My expression twists in warning. Dangerous territory, Poll.

“I know you had to when your father died,” she says, stretching out her arm, her hand covering mine. “I don’t know what I would’ve done without you. But I’m here now. I’m okay. When those little toe rags cause you any pain, just flick them back my way.”

“It’s become habit now,” I say, staring down into the foam in my cup.

“And they know it. Honestly, I’m sure half the time they’re just trying to you’re your life difficult. Taking the piss. Especially Lavender.” My head jerks up at Polly’s language. She rarely swears. “She just feels like she needs to be seen. If you take a step back, perhaps,” she suggests softly. “I might be able to make some headway with her. And if you did that, you might have more time for Mimi.”

“Stop,” I say softly. “We tried, and it didn’t work out.”

“It’s just so not like you,” she says, frowning. “You never give up.”

“I didn’t give up. I got involved with a woman who wouldn’t let me in.”

“At first, maybe.”

“You don’t know what you’re talking about, Mum. She’s not the person you think she is.”

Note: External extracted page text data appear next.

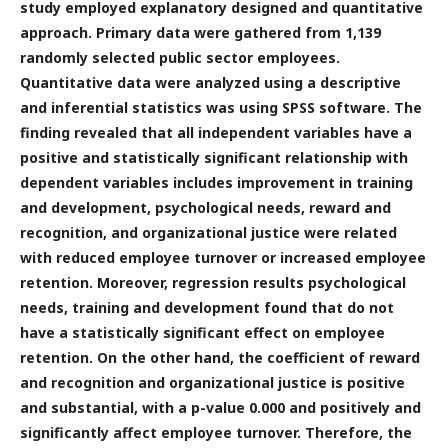
study employed explanatory designed and quantitative
approach. Primary data were gathered from 1,139
randomly selected public sector employees.
Quantitative data were analyzed using a descriptive
and inferential statistics was using SPSS software. The
finding revealed that all independent variables have a
positive and statistically significant relationship with
dependent variables includes improvement in training
and development, psychological needs, reward and
recognition, and organizational justice were related
with reduced employee turnover or increased employee
retention. Moreover, regression results psychological
needs, training and development found that do not
have a statistically significant effect on employee
retention. On the other hand, the coefficient of reward
and recognition and organizational justice is positive
and substantial, with a p-value 0.000 and positively and
significantly affect employee turnover. Therefore, the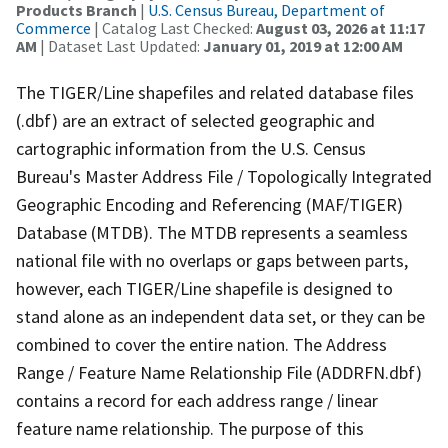
Products Branch
|
U.S. Census Bureau, Department of
Commerce
| Catalog Last Checked:
August 03, 2026 at 11:17
AM
| Dataset Last Updated:
January 01, 2019 at 12:00 AM
The TIGER/Line shapefiles and related database files
(.dbf) are an extract of selected geographic and
cartographic information from the U.S. Census
Bureau's Master Address File / Topologically Integrated
Geographic Encoding and Referencing (MAF/TIGER)
Database (MTDB). The MTDB represents a seamless
national file with no overlaps or gaps between parts,
however, each TIGER/Line shapefile is designed to
stand alone as an independent data set, or they can be
combined to cover the entire nation. The Address
Range / Feature Name Relationship File (ADDRFN.dbf)
contains a record for each address range / linear
feature name relationship. The purpose of this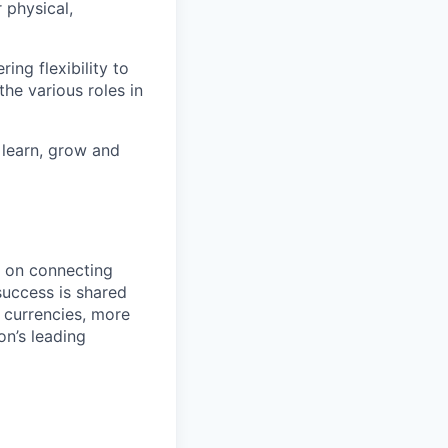
 physical,
ng flexibility to
he various roles in
 learn, grow and
d on connecting
success is shared
 currencies, more
on’s leading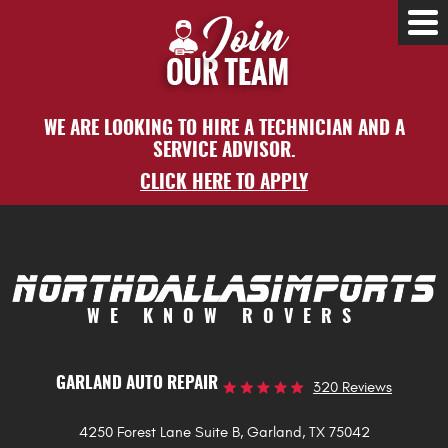
Tog
Me
WE ARE LOOKING TO HIRE A TECHNICIAN AND A
SERVICE ADVISOR.
CLICK HERE TO APPLY
WE KNOW ROVERS
GARLAND AUTO REPAIR
320 Reviews
4250 Forest Lane Suite B
,
Garland, TX 75042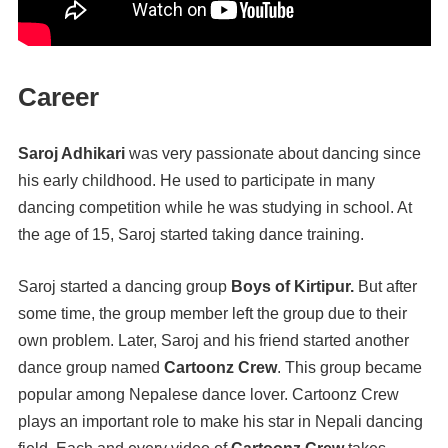
Career
Saroj Adhikari
was very passionate about dancing since
his early childhood. He used to participate in many
dancing competition while he was studying in school. At
the age of 15, Saroj started taking dance training.
Saroj started a dancing group
Boys of Kirtipur.
But after
some time, the group member left the group due to their
own problem. Later, Saroj and his friend started another
dance group named
Cartoonz Crew
. This group became
popular among Nepalese dance lover. Cartoonz Crew
plays an important role to make his star in Nepali dancing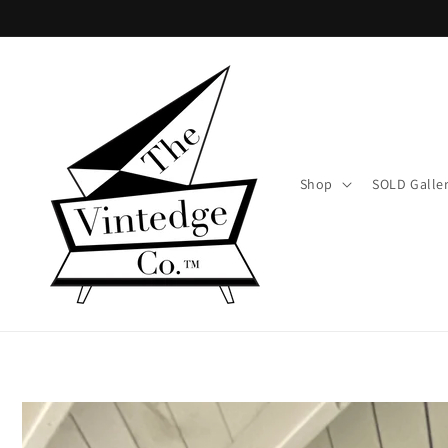
Skip to
content
Shop
SOLD Galle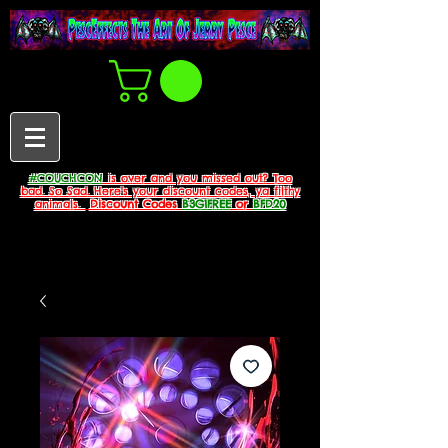
#COUCHCON
is over and you missed out? Too
bad. So Sad. Here's your discount codes, ya filthy
animals.
Discount Codes
B3G1FREE
or
BFD20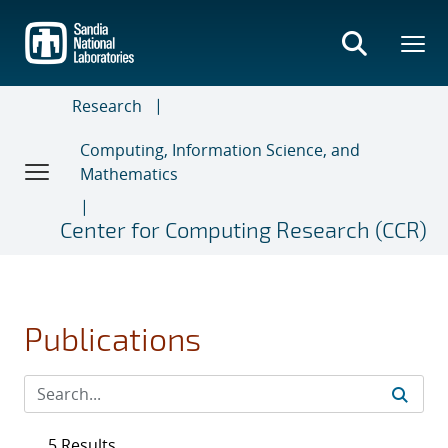
Skip
to
main
content
Research
Computing, Information Science, and
Mathematics
Center for Computing Research (CCR)
Publications
5 Results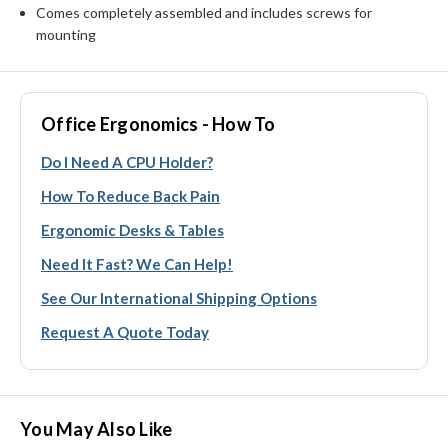
Comes completely assembled and includes screws for
mounting
Office Ergonomics - How To
Do I Need A CPU Holder?
How To Reduce Back Pain
Ergonomic Desks & Tables
Need It Fast? We Can Help!
See Our International Shipping Options
Request A Quote Today
You May Also Like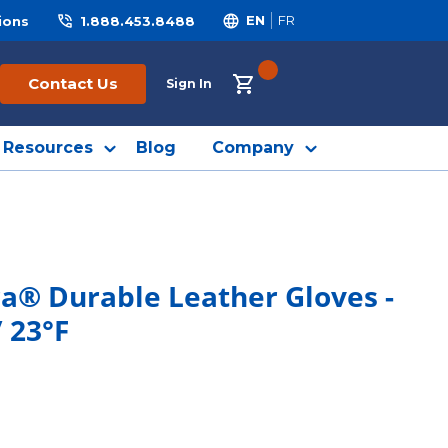
ions
1.888.453.8488
EN
FR
{0} ITEMS IN CART
Contact Us
Sign In
Resources
Blog
Company
a® Durable Leather Gloves -
 23°F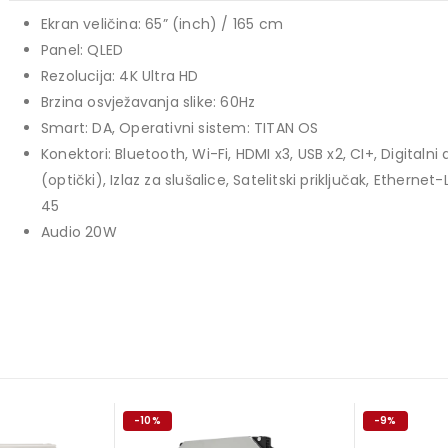
1.099,00 KM.
price
price
Ekran veličina: 65” (inch) / 165 cm
TCL 40" S5L FHD QLED
was:
is:
Panel: QLED
769,00 KM.
699,00 KM.
449,00
KM
Rezolucija: 4K Ultra HD
Original
Current
409,00
KM
Brzina osvježavanja slike: 60Hz
price
price
TCL 50" P7K 4K QLED
Smart: DA, Operativni sistem: TITAN OS
was:
is:
Konektori: Bluetooth, Wi-Fi, HDMI x3, USB x2, CI+, Digitalni 
Original
Current
699,00
KM
449,00 KM.
409,00 KM.
769,00
KM
(optički), Izlaz za slušalice, Satelitski priključak, Ethernet
price
price
45
was:
is:
Audio 20W
769,00 KM.
699,00 KM.
-10%
-9%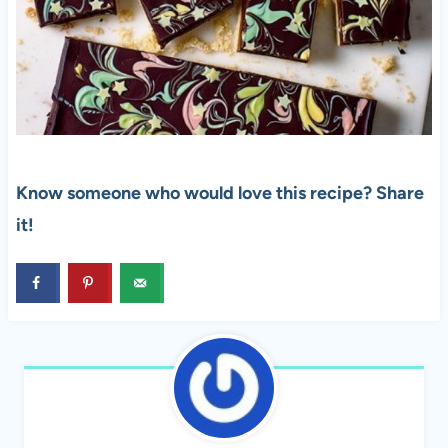
Know someone who would love this recipe? Share
it!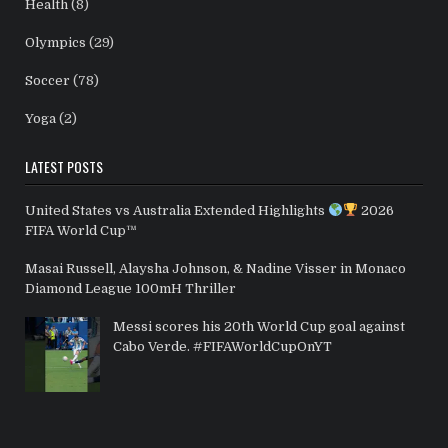
Health
(8)
Olympics
(29)
Soccer
(78)
Yoga
(2)
LATEST POSTS
United States vs Australia Extended Highlights
2026
FIFA World Cup™
Masai Russell, Alaysha Johnson, & Nadine Visser in Monaco
Diamond League 100mH Thriller
Messi scores his 20th World Cup goal against
Cabo Verde. #FIFAWorldCupOnYT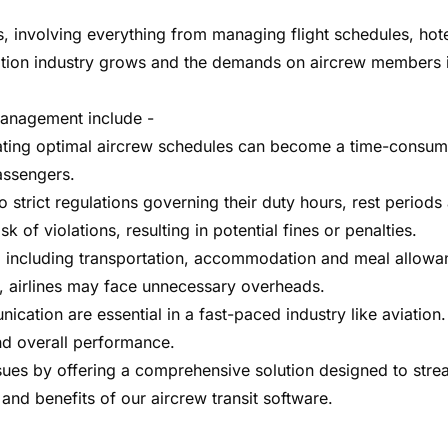
s, involving everything from managing flight schedules, ho
iation industry grows and the demands on aircrew members i
 management include -
ating optimal aircrew schedules can become a time-consumi
assengers.
trict regulations governing their duty hours, rest periods 
 of violations, resulting in potential fines or penalties.
 including transportation, accommodation and meal allowance
s, airlines may face unnecessary overheads.
cation are essential in a fast-paced industry like aviatio
and overall performance.
issues by offering a comprehensive solution designed to str
and benefits of our aircrew transit software.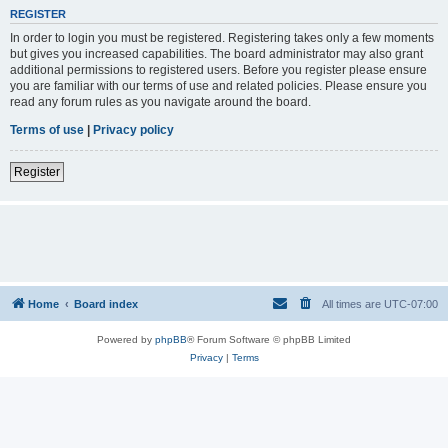
REGISTER
In order to login you must be registered. Registering takes only a few moments
but gives you increased capabilities. The board administrator may also grant
additional permissions to registered users. Before you register please ensure
you are familiar with our terms of use and related policies. Please ensure you
read any forum rules as you navigate around the board.
Terms of use
|
Privacy policy
Register
Home
Board index
All times are
UTC-07:00
Powered by
phpBB
® Forum Software © phpBB Limited
Privacy
|
Terms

“She’s not the person you think she is, either,” she retorts sharply. “Take off your blinders. See this for what it really is.”

“And what’s that?” I say, pressing my fist into my hip.

“She didn’t have a death wish, Leif. When the tests came back, the advice from the cardiologist was that she should consider having an ICD fitted. Not that she had to, that death was imminent.”

“If that had happened to me, you would’ve sat on me—kept me in one place until I gave in and said yes to the thing.”

“But that’s what her parents have done her whole life. She’s lived in fear—their fear. And then just think, she couldn’t put their fear down because of the weight heaped on top of it. Not only was she facing her own mortality, but this device, this ICD, would keep her alive, but not without complications, physical and otherwise. Think of the emotional consequences alone.”

“The emotional consequences of staying alive, you mean.”

“To have the operation, to have an ICD fitted meant giving in. Admitting she was at risk. The risk of dying, not just physically but mentally, too. Just like the bomb found near her aunt’s house. She’d live with the threat, device or not, Brugada just ticking away inside her. The device can become faulty and shock a person into a cardiac arrest for no reason. Parts of the device can be recalled; other parts can fail. Batteries need replacing and don’t let your iPhone get anywhere near it, apparently.”

“You’re iPhone?”

“Yes, apparently, it can set it off or something.”

Fuck. Are they really that unstable?

“Getting an ICD is signing up to a lifetime of operations—heart surgeries, possible infections. Those kill, too. But more than that, according to Mimi’s mother, she’d found it so difficult to think she’d never be a mother.”

“I don’t—I don’t understand.”

“Connor and Mimi received this gene from the family. I can’t imagine the risk of bringing a child into this world with those kinds of odds.”

And just like that, everything fits into place.